(Excerpts from a dataset)
-*-

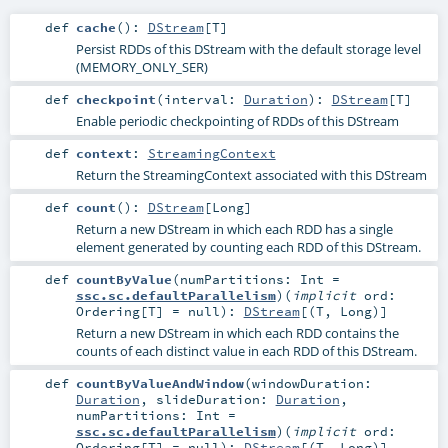
def
cache
()
:
DStream
[
T
]
Persist RDDs of this DStream with the default storage level
(MEMORY_ONLY_SER)
def
checkpoint
(
interval:
Duration
)
:
DStream
[
T
]
Enable periodic checkpointing of RDDs of this DStream
def
context
:
StreamingContext
Return the StreamingContext associated with this DStream
def
count
()
:
DStream
[
Long
]
Return a new DStream in which each RDD has a single
element generated by counting each RDD of this DStream.
def
countByValue
(
numPartitions:
Int
=
ssc.sc.defaultParallelism
)
(
implicit
ord:
Ordering
[
T
] =
null
)
:
DStream
[(
T
,
Long
)]
Return a new DStream in which each RDD contains the
counts of each distinct value in each RDD of this DStream.
def
countByValueAndWindow
(
windowDuration:
Duration
,
slideDuration:
Duration
,
numPartitions:
Int
=
ssc.sc.defaultParallelism
)
(
implicit
ord:
Ordering
[
T
] =
null
)
:
DStream
[(
T
,
Long
)]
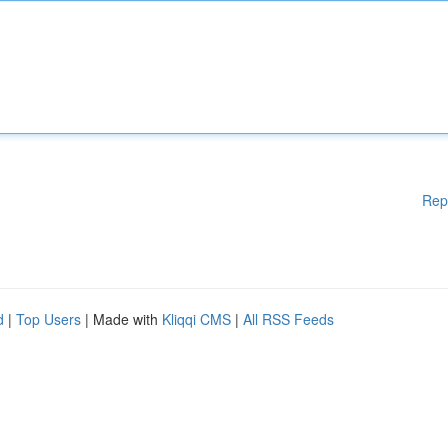
Rep
d
|
Top Users
| Made with
Kliqqi CMS
|
All RSS Feeds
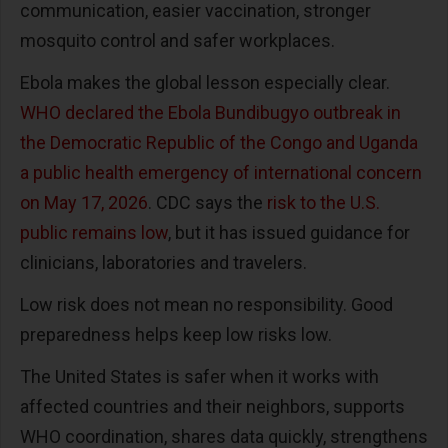
communication, easier vaccination, stronger
mosquito control and safer workplaces.
Ebola makes the global lesson especially clear.
WHO declared the Ebola Bundibugyo outbreak in
the Democratic Republic of the Congo and Uganda
a public health emergency of international concern
on May 17, 2026
. CDC says the
risk to the U.S.
public remains low
, but it has issued guidance for
clinicians, laboratories and travelers.
Low risk does not mean no responsibility. Good
preparedness helps keep low risks low.
The United States is safer when it works with
affected countries and their neighbors, supports
WHO coordination, shares data quickly, strengthens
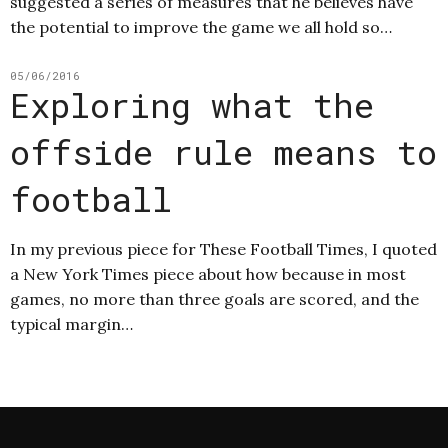
suggested a series of measures that he believes have
the potential to improve the game we all hold so…
05/06/2016
Exploring what the
offside rule means to
football
In my previous piece for These Football Times, I quoted
a New York Times piece about how because in most
games, no more than three goals are scored, and the
typical margin…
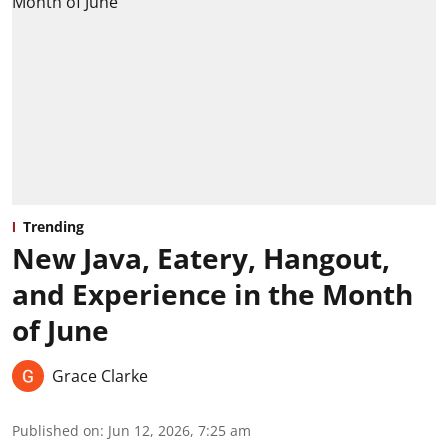
Trending
New Java, Eatery, Hangout,
and Experience in the Month
of June
Grace Clarke
Published on
:
Jun 12, 2026, 7:25 am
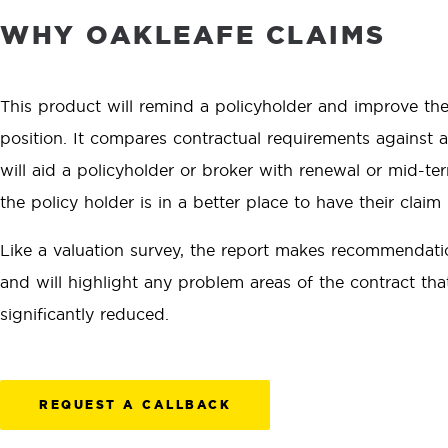
WHY OAKLEAFE CLAIMS
This product will remind a policyholder and improve the
position. It compares contractual requirements against ac
will aid a policyholder or broker with renewal or mid-t
the policy holder is in a better place to have their claim
Like a valuation survey, the report makes recommendati
and will highlight any problem areas of the contract th
significantly reduced.
REQUEST A CALLBACK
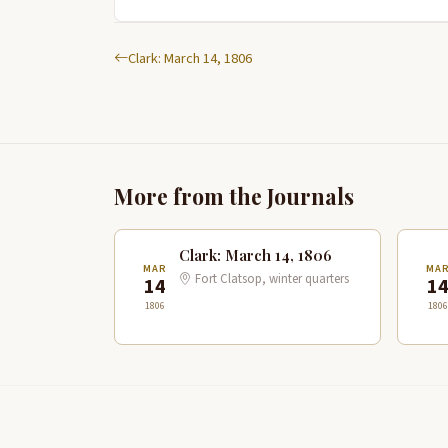
Clark: March 14, 1806
More from the Journals
Clark: March 14, 1806
MAR
MA
Fort Clatsop, winter quarters
14
1
1806
1806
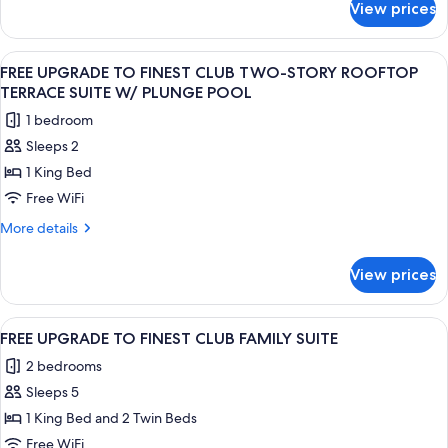
View prices
FREE
UPGRADE
TO
View
A modern outdoor deck with a wooden fl
7
FAMILY
FREE UPGRADE TO FINEST CLUB TWO-STORY ROOFTOP
all
SUITE
TERRACE SUITE W/ PLUNGE POOL
photos
1 bedroom
for
Sleeps 2
FREE
1 King Bed
UPGRADE
TO
Free WiFi
FINEST
More
More details
CLUB
details
for
TWO-
View prices
FREE
STORY
UPGRADE
ROOFTOP
TO
View
Two beds with geometric headboards, 
7
TERRACE
FINEST
FREE UPGRADE TO FINEST CLUB FAMILY SUITE
all
CLUB
SUITE
2 bedrooms
TWO-
photos
W/
STORY
Sleeps 5
for
PLUNGE
ROOFTOP
FREE
1 King Bed and 2 Twin Beds
TERRACE
POOL
UPGRADE
SUITE
Free WiFi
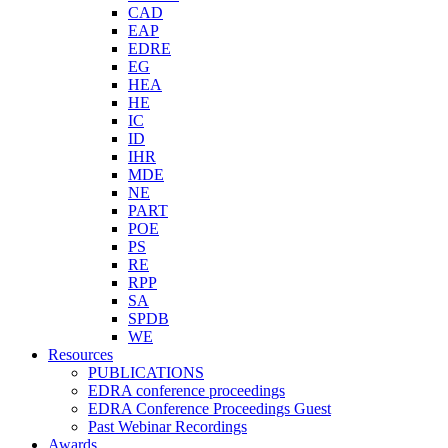
CAD
EAP
EDRE
EG
HEA
HE
IC
ID
IHR
MDE
NE
PART
POE
PS
RE
RPP
SA
SPDB
WE
Resources
PUBLICATIONS
EDRA conference proceedings
EDRA Conference Proceedings Guest
Past Webinar Recordings
Awards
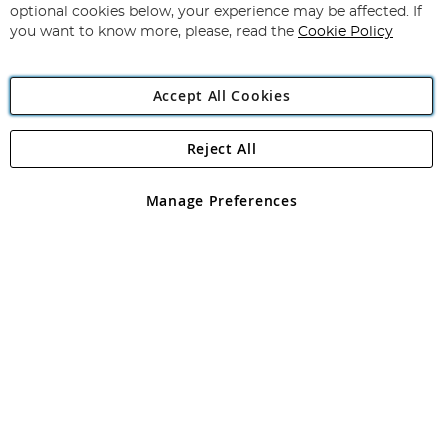
Newsletter:
optional cookies below, your experience may be affected. If
you want to know more, please, read the
Cookie Policy
Accept All Cookies
Reject All
Copyright 1997 - 2026
Angling Direct Plc
. All rights reserved.
Angling Direct plc, 2D Wendover Road, Rackheath Industrial
Estate, Norwich, Norfolk, NR13 6LH, United Kingdom. Company
Manage Preferences
registered in England and Wales No 05151321. VAT No GB 152140945
Exclusions apply. Errors and omissions excepted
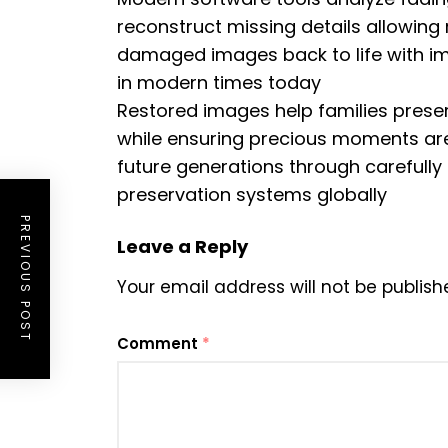
reconstruct missing details allowing 
damaged images back to life with impr
in modern times today
Restored images help families preser
while ensuring precious moments are 
future generations through carefully
preservation systems globally
PREVIOUS POST
Leave a Reply
Your email address will not be publish
Comment
*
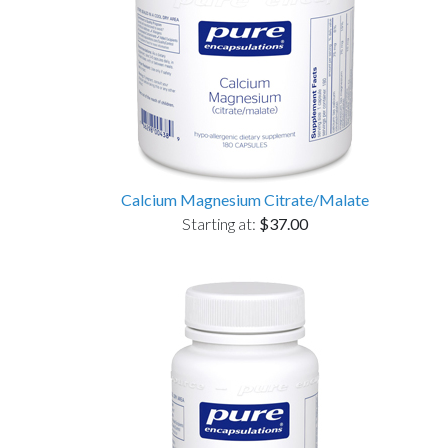
Calcium Magnesium Citrate/Malate
Starting at:
$37.00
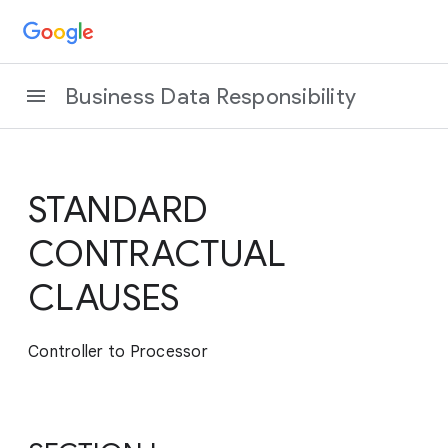
Business Data Responsibility
STANDARD
CONTRACTUAL
CLAUSES
Controller to Processor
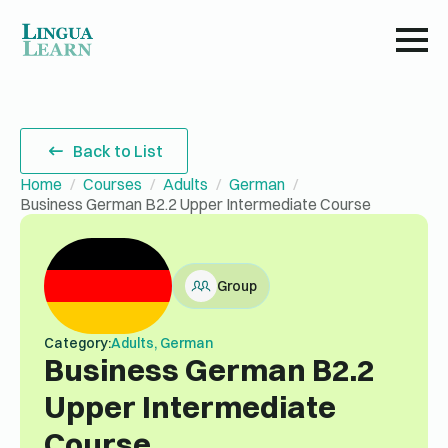
Back to List
Home
Courses
Adults
German
Business German B2.2 Upper Intermediate Course
Group
Category:
Adults, German
Business German B2.2
Upper Intermediate
Course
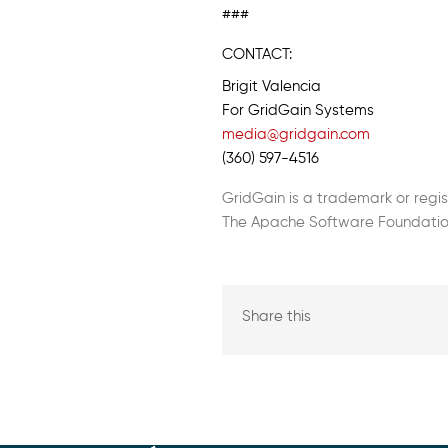
###
CONTACT:
Brigit Valencia
For GridGain Systems
media@gridgain.com
(360) 597-4516
GridGain is a trademark or regi
The Apache Software Foundation
Share this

-*-

* Task directions *
Reproduce every line of the data above word for word, leaving out the pictures.

* Task answer *
def
cache
()
:
DStream
[
T
]
Persist RDDs of this DStream with the default storage level
(MEMORY_ONLY_SER)
def
checkpoint
(
interval:
Duration
)
:
DStream
[
T
]
Enable periodic checkpointing of RDDs of this DStream
def
context
:
StreamingContext
Return the StreamingContext associated with this DStream
def
count
()
:
DStream
[
Long
]
Return a new DStream in which each RDD has a single
element generated by counting each RDD of this DStream.
def
countByValue
(
numPartitions:
Int
=
ssc.sc.defaultParallelism
)
(
implicit
ord:
Ordering
[
T
] =
null
)
:
DStream
[(
T
,
Long
)]
Return a new DStream in which each RDD contains the
counts of each distinct value in each RDD of this DStream.
def
countByValueAndWindow
(
windowDuration:
Duration
,
slideDuration:
Duration
,
numPartitions:
Int
=
ssc.sc.defaultParallelism
)
(
implicit
ord:
Ordering
[
T
] =
null
)
:
DStream
[(
T
,
Long
)]
Rep
d
|
Top Users
| Made with
Kliqqi CMS
|
All RSS Feeds
communication, easier vaccination, stronger
mosquito control and safer workplaces.
Ebola makes the global lesson especially clear.
WHO declared the Ebola Bundibugyo outbreak in
the Democratic Republic of the Congo and Uganda
a public health emergency of international concern
on May 17, 2026
. CDC says the
risk to the U.S.
public remains low
, but it has issued guidance for
clinicians, laboratories and travelers.
Low risk does not mean no responsibility. Good
preparedness helps keep low risks low.
The United States is safer when it works with
affected countries and their neighbors, supports
WHO coordination, shares data quickly, strengthens
suggested a series of measures that he believes have
the potential to improve the game we all hold so…
05/06/2016
Exploring what the
offside rule means to
football
In my previous piece for These Football Times, I quoted
a New York Times piece about how because in most
games, no more than three goals are scored, and the
typical margin…
Trending
New Java, Eatery, Hangout,
and Experience in the Month
of June
Grace Clarke
Published on
:
Jun 12, 2026, 7:25 am
WHY OAKLEAFE CLAIMS
This product will remind a policyholder and improve the
position. It compares contractual requirements against ac
will aid a policyholder or broker with renewal or mid-t
the policy holder is in a better place to have their claim
Like a valuation survey, the report makes recommendati
and will highlight any problem areas of the contract th
significantly reduced.
REQUEST A CALLBACK
Clark: March 14, 1806
More from the Journals
Clark: March 14, 1806
MAR
MA
Fort Clatsop, winter quarters
14
1
1806
1806
View prices
FREE
UPGRADE
TO
View
A modern outdoor deck with a wooden fl
7
FAMILY
FREE UPGRADE TO FINEST CLUB TWO-STORY ROOFTOP
all
SUITE
TERRACE SUITE W/ PLUNGE POOL
photos
1 bedroom
for
Sleeps 2
FREE
1 King Bed
UPGRADE
TO
Free WiFi
FINEST
More
More details
CLUB
details
for
TWO-
View prices
FREE
STORY
UPGRADE
ROOFTOP
TO
View
Two beds with geometric headboards, 
7
TERRACE
FINEST
FREE UPGRADE TO FINEST CLUB FAMILY SUITE
all
CLUB
SUITE
2 bedrooms
TWO-
photos
W/
STORY
Sleeps 5
for
PLUNGE
ROOFTOP
FREE
1 King Bed and 2 Twin Beds
TERRACE
POOL
UPGRADE
SUITE
Free WiFi
CAD
EAP
EDRE
EG
HEA
HE
IC
ID
IHR
MDE
NE
PART
POE
PS
RE
RPP
SA
SPDB
WE
Resources
PUBLICATIONS
EDRA conference proceedings
EDRA Conference Proceedings Guest
Past Webinar Recordings
Awards
Newsletter:
optional cookies below, your experience may be affected. If
you want to know more, please, read the
Cookie Policy
Accept All Cookies
Reject All
Copyright 1997 - 2026
Angling Direct Plc
. All rights reserved.
Angling Direct plc, 2D Wendover Road, Rackheath Industrial
Estate, Norwich, Norfolk, NR13 6LH, United Kingdom. Company
Manage Preferences
registered in England and Wales No 05151321. VAT No GB 152140945
Exclusions apply. Errors and omissions excepted
reconstruct missing details allowing 
damaged images back to life with impr
in modern times today
Restored images help families preser
while ensuring precious moments are 
future generations through carefully
preservation systems globally
PREVIOUS POST
Leave a Reply
Your email address will not be publish
Comment
*
Calcium Magnesium Citrate/Malate
Starting at:
$37.00
Business Data Responsibility
STANDARD
CONTRACTUAL
CLAUSES
Controller to Processor
Back to List
Home
Courses
Adults
German
Business German B2.2 Upper Intermediate Course
Group
Category:
Adults, German
Business German B2.2
Upper Intermediate
Course
###
CONTACT:
Brigit Valencia
For GridGain Systems
media@gridgain.com
(360) 597-4516
GridGain is a trademark or regi
The Apache Software Foundation
Share this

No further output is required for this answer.